As I am writing this, I should be wrapping up our departure plans and packing suitcases to head back to France for some family business. However, another life form, a virus, decided otherwise.
Many of you, like me, have been spending the last few weeks trying to figure out what is fact vs. fiction about the Covid-19 virus (a.k.a Corona Virus). What precautions and measures do we need to take without falling into the panic buy frenzy?
The situation has not only been fluid but has been escalating with exponential proportions. When I booked our tickets in January I had no idea what was unfolding, first in China and rapidly across the world. The epicentre of the epidemic has now shifted to Europe. In the last 48 hrs, France closed its borders and ordered confinements of its population. Yesterday, Australia announced a ban on all travel to the EU and the Schengen area for the next 30 days under a Level 4 threat.

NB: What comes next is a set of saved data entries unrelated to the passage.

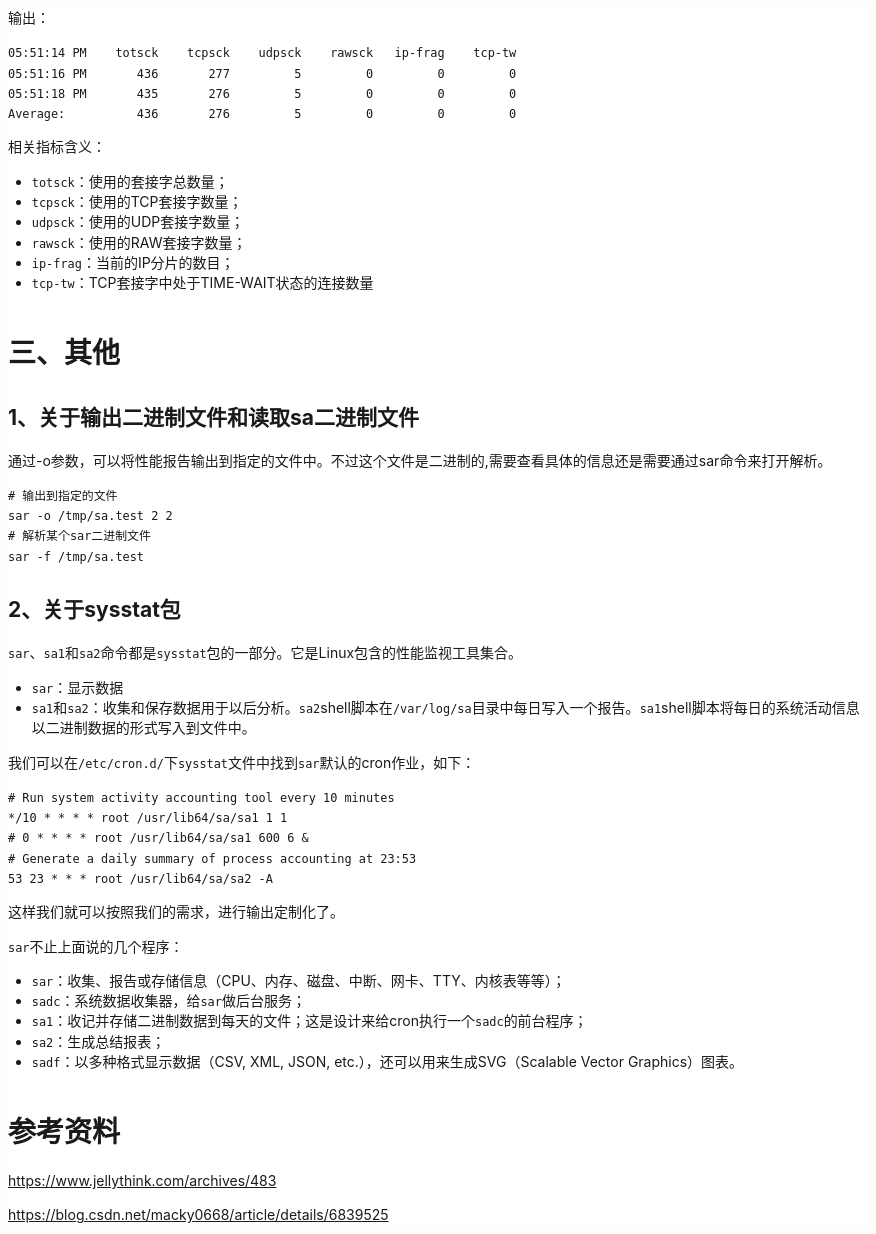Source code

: 输出：

```shell
05:51:14 PM    totsck    tcpsck    udpsck    rawsck   ip-frag    tcp-tw
05:51:16 PM       436       277         5         0         0         0
05:51:18 PM       435       276         5         0         0         0
Average:          436       276         5         0         0         0
```

相关指标含义：

- `totsck`：使用的套接字总数量；
- `tcpsck`：使用的TCP套接字数量；
- `udpsck`：使用的UDP套接字数量；
- `rawsck`：使用的RAW套接字数量；
- `ip-frag`：当前的IP分片的数目；
- `tcp-tw`：TCP套接字中处于TIME-WAIT状态的连接数量

# 三、其他

## 1、关于输出二进制文件和读取sa二进制文件 

通过-o参数，可以将性能报告输出到指定的文件中。不过这个文件是二进制的,需要查看具体的信息还是需要通过sar命令来打开解析。

```Shell
# 输出到指定的文件
sar -o /tmp/sa.test 2 2
# 解析某个sar二进制文件
sar -f /tmp/sa.test
```

## 2、关于sysstat包

`sar`、`sa1`和`sa2`命令都是`sysstat`包的一部分。它是Linux包含的性能监视工具集合。

- `sar`：显示数据
- `sa1`和`sa2`：收集和保存数据用于以后分析。`sa2`shell脚本在`/var/log/sa`目录中每日写入一个报告。`sa1`shell脚本将每日的系统活动信息以二进制数据的形式写入到文件中。

我们可以在`/etc/cron.d/`下`sysstat`文件中找到`sar`默认的cron作业，如下：

```shell
# Run system activity accounting tool every 10 minutes
*/10 * * * * root /usr/lib64/sa/sa1 1 1
# 0 * * * * root /usr/lib64/sa/sa1 600 6 &
# Generate a daily summary of process accounting at 23:53
53 23 * * * root /usr/lib64/sa/sa2 -A
```

这样我们就可以按照我们的需求，进行输出定制化了。

`sar`不止上面说的几个程序：

- `sar`：收集、报告或存储信息（CPU、内存、磁盘、中断、网卡、TTY、内核表等等）；
- `sadc`：系统数据收集器，给`sar`做后台服务；
- `sa1`：收记并存储二进制数据到每天的文件；这是设计来给cron执行一个`sadc`的前台程序；
- `sa2`：生成总结报表；
- `sadf`：以多种格式显示数据（CSV, XML, JSON, etc.），还可以用来生成SVG（Scalable Vector Graphics）图表。

# 参考资料

<https://www.jellythink.com/archives/483>

<https://blog.csdn.net/macky0668/article/details/6839525>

With my trip now cancelled, I ventured to my local supermarket in an attempt to get some fresh supplies, (since we had focused on clearing up freezer and pantry before our trip). All I was met with were empty shelves and dismayed shoppers trying to grasp what was going on. Most items are now limited to two of the same type per transactions. I praise the decision to limit bulk buys but it clearly came too late. It is also a bit of a joke given the check out attendant offers to bypass the restriction by purchasing the items under a second transaction.
This morning our Prime Minister was stressing the importance of “social distancing”. Personally I prefer to call it “physical distancing”. We are blessed to have mobile technology, high speed internet. This is the time to get closer, virtually, to our families, friends and neighbours. While the grand children cannot go and visit grandparents, they can still keep in touch daily with phone calls, Skype, Facetime and Whatsapp calls. This is a time to show compassion, pull our resources together, show initiative and be innovative.

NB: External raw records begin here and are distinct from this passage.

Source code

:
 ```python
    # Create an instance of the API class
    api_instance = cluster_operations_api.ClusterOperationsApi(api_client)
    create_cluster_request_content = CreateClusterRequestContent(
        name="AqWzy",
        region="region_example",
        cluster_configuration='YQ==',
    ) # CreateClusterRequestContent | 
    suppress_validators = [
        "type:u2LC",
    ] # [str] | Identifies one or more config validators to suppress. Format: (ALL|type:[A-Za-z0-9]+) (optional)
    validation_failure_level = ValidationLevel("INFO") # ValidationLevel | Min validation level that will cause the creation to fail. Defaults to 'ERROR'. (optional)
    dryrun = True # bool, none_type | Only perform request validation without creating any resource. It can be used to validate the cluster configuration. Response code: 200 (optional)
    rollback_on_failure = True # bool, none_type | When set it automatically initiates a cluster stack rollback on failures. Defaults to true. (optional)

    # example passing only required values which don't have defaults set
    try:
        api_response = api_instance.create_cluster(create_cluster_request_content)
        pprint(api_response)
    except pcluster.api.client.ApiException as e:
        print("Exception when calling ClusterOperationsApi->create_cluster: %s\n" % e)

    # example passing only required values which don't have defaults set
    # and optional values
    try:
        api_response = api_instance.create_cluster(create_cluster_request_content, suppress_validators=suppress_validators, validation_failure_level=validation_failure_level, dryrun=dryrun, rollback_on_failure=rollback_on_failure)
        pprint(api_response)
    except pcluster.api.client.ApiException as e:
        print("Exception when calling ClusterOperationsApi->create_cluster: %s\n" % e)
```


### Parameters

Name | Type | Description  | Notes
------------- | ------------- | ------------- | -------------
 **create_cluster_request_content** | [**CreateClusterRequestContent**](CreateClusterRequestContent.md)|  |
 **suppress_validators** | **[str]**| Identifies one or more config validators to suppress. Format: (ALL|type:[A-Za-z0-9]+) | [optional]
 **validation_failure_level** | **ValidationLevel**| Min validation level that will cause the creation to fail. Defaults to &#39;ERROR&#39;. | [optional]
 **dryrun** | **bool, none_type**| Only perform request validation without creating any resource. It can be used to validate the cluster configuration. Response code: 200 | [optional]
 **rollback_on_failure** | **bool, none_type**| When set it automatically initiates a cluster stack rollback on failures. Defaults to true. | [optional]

In that context, I want to share two websites my sister sent me. The first one is from Johns Hopkins University (JHU) and shows data about the cases on Covid-19 around the world.
While I do not have medical training, my degree in Biological Sciences taught me the value as well as the pitfalls of data collection. Realistically, confirmed cases are only the tip of the iceberg because:
- The asymptomatic aspect of the virus, means people can be carriers but show no symptoms for many days or weeks
- Similarity of the symptoms with flu means that people might not seek medical advice for several days
- Confirming a case requires testing. Most countries do not have enough test kits. Testing is still very sparse. As testing ramps up, we should expect numbers to increase even further.
The bottom line is that there is a delay between someone being actually infected and being confirmed positive. Over that period they will infect many people.
This brings me to the second article my sister sent me:
I urge you to read that article, and take time to let the data and projection sink in. Pay particular attention to the mortality rates and its drivers. There is some valuable advice on what actions each one of us needs to take now. This is particularly important for business leaders and owners.
No health system in this world including Australia can sustain the onslaught of this epidemic. While it shouldn’t be lethal to children and healthy people below 60 years of age, it’s our ability to carry and spread this disease that we need to stop, and we need to start now.